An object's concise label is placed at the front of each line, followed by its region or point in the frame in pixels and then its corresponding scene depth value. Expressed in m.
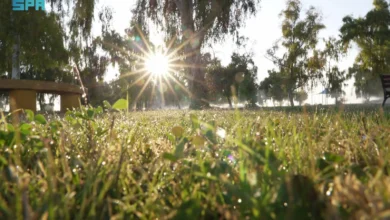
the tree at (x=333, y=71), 34.00
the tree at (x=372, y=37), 26.48
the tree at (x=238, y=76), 43.88
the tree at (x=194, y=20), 17.97
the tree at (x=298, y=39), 33.28
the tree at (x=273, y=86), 45.12
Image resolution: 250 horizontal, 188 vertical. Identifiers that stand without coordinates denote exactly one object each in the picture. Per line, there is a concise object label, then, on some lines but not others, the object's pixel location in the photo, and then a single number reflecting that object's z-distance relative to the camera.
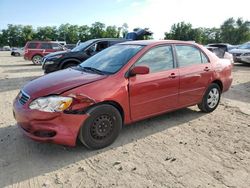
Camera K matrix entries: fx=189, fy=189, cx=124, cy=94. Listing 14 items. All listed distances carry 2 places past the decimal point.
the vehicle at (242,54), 10.69
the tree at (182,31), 49.85
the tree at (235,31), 51.84
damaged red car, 2.66
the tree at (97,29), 62.36
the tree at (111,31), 59.68
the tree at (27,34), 64.78
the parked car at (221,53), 8.19
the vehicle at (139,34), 9.14
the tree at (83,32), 64.60
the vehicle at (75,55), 7.24
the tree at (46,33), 64.60
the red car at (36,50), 14.07
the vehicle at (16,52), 26.96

** Exercise directions **
An exact reprint of the records above is required, with all pictures left out.

** Your response **
An object's concise label is placed at the front of each line, followed by its region or point in the frame in pixels and then its corresponding scene depth value. Expressed in m.
the tree at (x=333, y=71), 34.00
the tree at (x=372, y=37), 26.48
the tree at (x=238, y=76), 43.88
the tree at (x=194, y=20), 17.97
the tree at (x=298, y=39), 33.28
the tree at (x=273, y=86), 45.12
Image resolution: 250 horizontal, 188 vertical. Identifiers that stand without coordinates denote exactly one object each in the picture. Per line, there is a concise object label, then, on some lines but not others, the object's pixel location in the photo, and then a single number reflecting that object's z-distance relative to the camera.
Camera K matrix entries: fx=189, fy=189, cx=124, cy=94. Listing 14 items. All listed distances carry 2 places past the decimal point.
the vehicle at (242,54), 10.69
the tree at (182,31), 49.85
the tree at (235,31), 51.84
damaged red car, 2.66
the tree at (97,29), 62.36
the tree at (111,31), 59.68
the tree at (27,34), 64.78
the parked car at (221,53), 8.19
the vehicle at (139,34), 9.14
the tree at (83,32), 64.60
the vehicle at (75,55), 7.24
the tree at (46,33), 64.60
the red car at (36,50), 14.07
the vehicle at (16,52), 26.96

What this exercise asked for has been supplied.